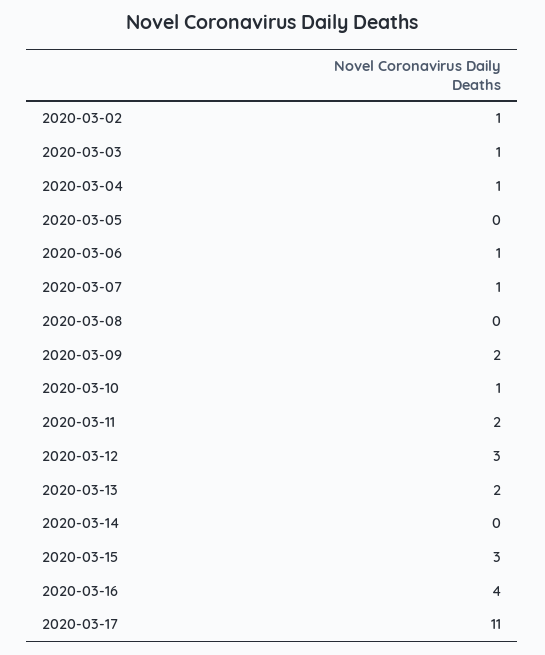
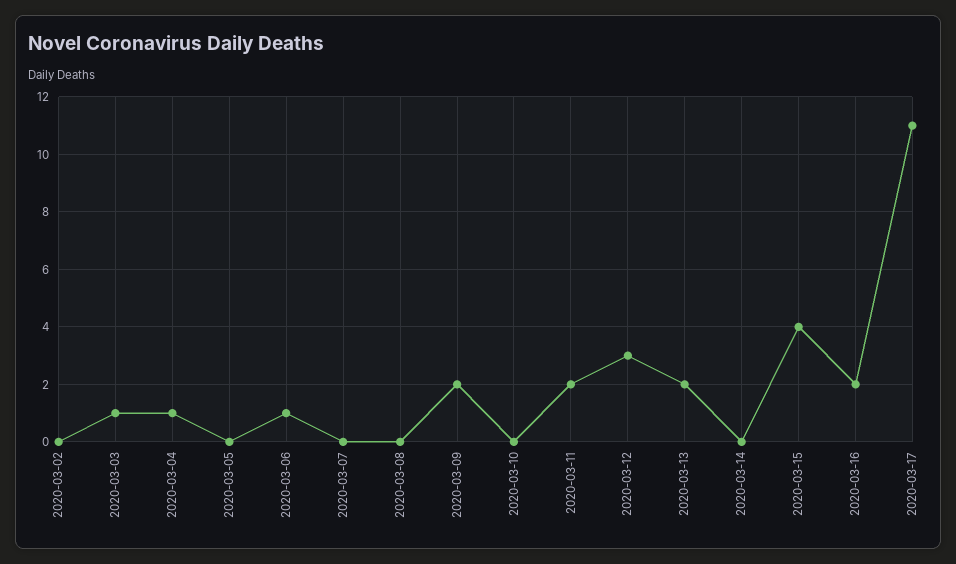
  {
-   "2020-03-02": 1,
+   "2020-03-02": 0,
    "2020-03-03": 1,
    "2020-03-04": 1,
    "2020-03-05": 0,
    "2020-03-06": 1,
-   "2020-03-07": 1,
+   "2020-03-07": 0,
    "2020-03-08": 0,
    "2020-03-09": 2,
-   "2020-03-10": 1,
+   "2020-03-10": 0,
    "2020-03-11": 2,
    "2020-03-12": 3,
    "2020-03-13": 2,
    "2020-03-14": 0,
-   "2020-03-15": 3,
+   "2020-03-15": 4,
-   "2020-03-16": 4,
+   "2020-03-16": 2,
    "2020-03-17": 11
  }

★ ★ ★ ★ ★

WORK TO COMPLETE:
Except for the pictures, give the data again word for word.

ANSWER BELOW:
  {
-   "2020-03-02": 1,
+   "2020-03-02": 0,
    "2020-03-03": 1,
    "2020-03-04": 1,
    "2020-03-05": 0,
    "2020-03-06": 1,
-   "2020-03-07": 1,
+   "2020-03-07": 0,
    "2020-03-08": 0,
    "2020-03-09": 2,
-   "2020-03-10": 1,
+   "2020-03-10": 0,
    "2020-03-11": 2,
    "2020-03-12": 3,
    "2020-03-13": 2,
    "2020-03-14": 0,
-   "2020-03-15": 3,
+   "2020-03-15": 4,
-   "2020-03-16": 4,
+   "2020-03-16": 2,
    "2020-03-17": 11
  }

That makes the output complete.